Plans to Spray Toxic Insecticide in Washington Bays Are Canceled

Washington, DC–(ENEWSPF)–May 5, 2015.  In a major victory for the environment and health, the Washington state Department of Ecology (Ecology) and oyster growers association agreed to withdraw a permit allowing the use of the neonicotinoid insecticide imidacloprid to control burrowing shrimp in oyster beds in Willapa Bay and Grays Harbor. The decision was reached in large part due to vocal public outrage over the plan, as consumers, environmental organizations, and prominent local chefs spoke out against the spraying.

willapa“One of our agency’s goals is to reduce toxics in our environment,” said Ecology Director Maia Bellon in a News Release published by the agency over the weekend. “We’ve heard loud and clear from people across Washington that this permit didn’t meet their expectations, and we respect the growers’ response.”

In an article published in the Seattle Times Friday, the largest shellfish producer in country, Taylor Shellfish, announced it will not treat its oyster beds with imidacloprid in response to numerous calls, emails, and social media comments made by its customers. “Our customers spoke loud and clear today, and that speaks volumes to us,” said Bill Dewey, spokesman for Taylor Shellfish. Given Taylor Shellfish’s size, it is likely that the Willapa/Grays Harbor Oyster Growers Association (WGHOGA) did not have the resources to move forward with the pesticide application.

“We believe we have no choice but to withdraw our permit and address these issues to the satisfaction of our customer base, and the public,” said Don Gillies, president of the WGHOGA, in the letter requesting withdrawal of the permit.

Imidacloprid is a systemic, neonicotinoid class insecticide that has been shown to be highly toxic to aquatic invertebrates as it is water soluble and highly persistent. Studies show the ability for ecotoxicologically relevant concentrations to remain up to a year after an initial application, according to a 2015 scientific review by Christy Morrissey, PhD, Pierre Mineau, PhD, and others. Even at low concentrations, the researchers found imidacloprid and other neonicotinoid chemicals adversely affect survival, growth, emergence, mobility, and behavior of many sensitive aquatic invertebrate taxa.

WGHOGA growers invested approximately $1 million over the past five years in attempts to register imidacloprid for use on their oyster beds. The chemical was intended to replace carbaryl, another toxic insecticide whose use was recently phased out by the association. Taylor Shellfish and other growers indicated to the Seattle Times that there are no plans to return to carbaryl use.

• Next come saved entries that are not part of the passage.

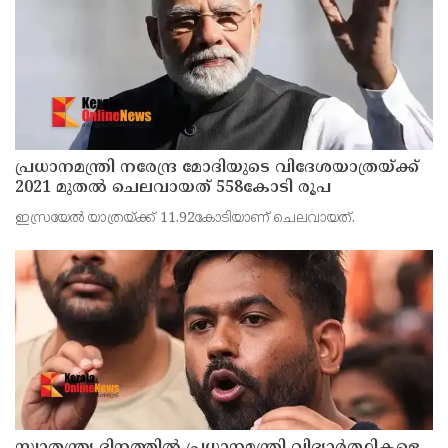
പ്രധാനമന്ത്രി നരേന്ദ്ര മോദിയുടെ വിദേശയാത്രയ്ക്ക്
2021 മുതല്‍ ചെലവായത് 558കോടി രൂപ
ഇസ്രയേല്‍ യാത്രയ്ക്ക് 11.92കോടിയാണ് ചെലവായത്.
സ്വാതന്ത്ര്യ ദിനത്തില്‍ പ്രധാനമന്ത്രി വിദ്യാര്‍ത്ഥികളെ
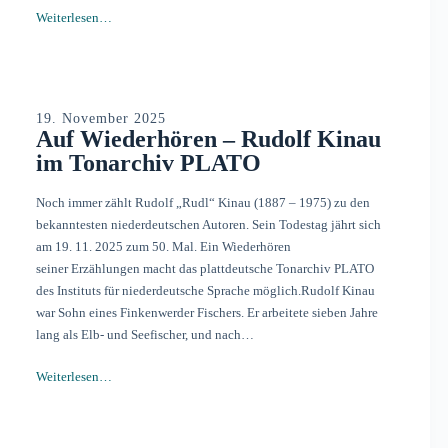
Weiterlesen…
19. November 2025
Auf Wiederhören – Rudolf Kinau
im Tonarchiv PLATO
Noch immer zählt Rudolf „Rudl“ Kinau (1887 – 1975) zu den
bekanntesten niederdeutschen Autoren. Sein Todestag jährt sich
am 19. 11. 2025 zum 50. Mal. Ein Wiederhören
seiner Erzählungen macht das plattdeutsche Tonarchiv PLATO
des Instituts für niederdeutsche Sprache möglich.Rudolf Kinau
war Sohn eines Finkenwerder Fischers. Er arbeitete sieben Jahre
lang als Elb- und Seefischer, und nach…
Weiterlesen…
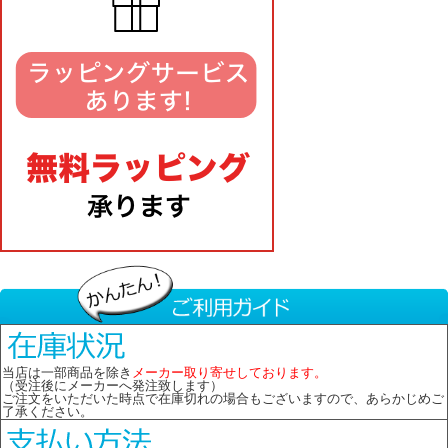
当店は一部商品を除き
メーカー取り寄せしております。
（受注後にメーカーへ発注致します）
ご注文をいただいた時点で在庫切れの場合もございますので、あらかじめご
了承ください。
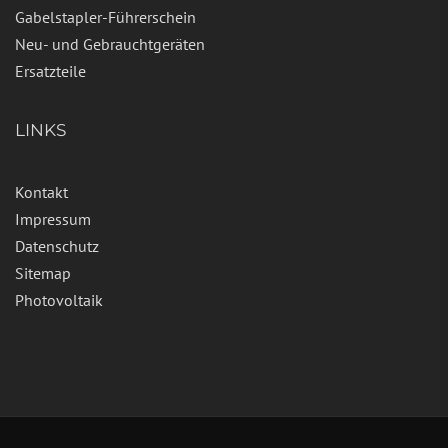
Gabelstapler-Führerschein
Neu- und Gebrauchtgeräten
Ersatzteile
LINKS
Kontakt
Impressum
Datenschutz
Sitemap
Photovoltaik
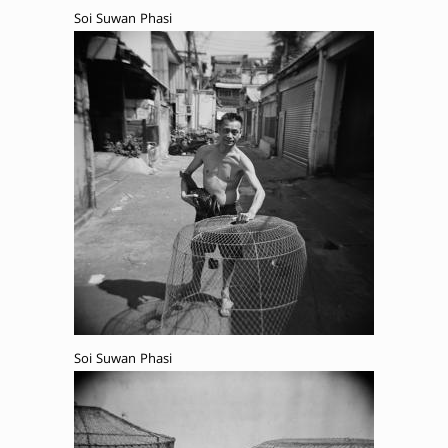
Soi Suwan Phasi
Soi Suwan Phasi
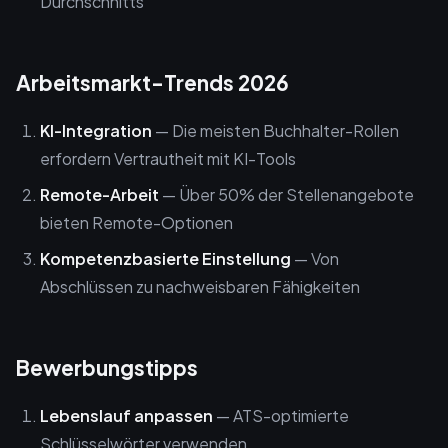
Durchschnitts
Arbeitsmarkt-Trends 2026
KI-Integration
— Die meisten Buchhalter-Rollen
erfordern Vertrautheit mit KI-Tools
Remote-Arbeit
— Über 50% der Stellenangebote
bieten Remote-Optionen
Kompetenzbasierte Einstellung
— Von
Abschlüssen zu nachweisbaren Fähigkeiten
Bewerbungstipps
Lebenslauf anpassen
— ATS-optimierte
Schlüsselwörter verwenden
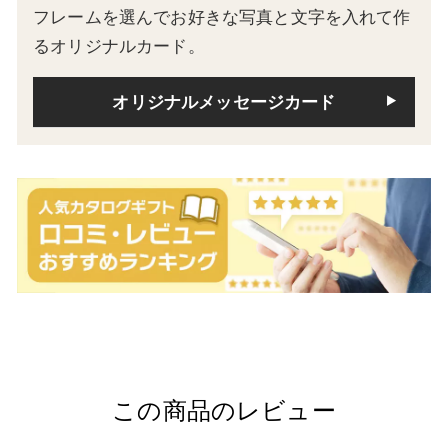
フレームを選んでお好きな写真と文字を入れて作
るオリジナルカード。
オリジナルメッセージカード
この商品のレビュー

A letter written by Xerces Society and supported by Beyond Pesticides urged Ecology and WGHOGA growers to focus on an integrated pest management approach to problems associated with burrowing shrimp in oyster cultivation. This includes setting requirements for increased monitoring, the creation of mandatory threshold limits at which action may be required, and the inclusion of alternative non-chemical control methods such as water jets and the development of predator populations. Although native, the shrimp borrow into shellfish beds and make the ground too soft for oysters, resulting in suffocation. Although alternative plans have not been announced, the Seattle Times indicates that producers such as FMO Aquaculture in Grays Harbor are successfully harvesting oysters without the use of any pesticides.

Earlier this month, EPA announced a moratorium on new uses and products of neonicotinoid insecticides, largely in response to the impacts of these chemicals on the health of honey bees and other native pollinators. Advocates continue to call for a suspension on the use of neonicotinoid pesticides in light of devastating declines in managed honey bees and untold impacts to wild pollinator species in the U.S.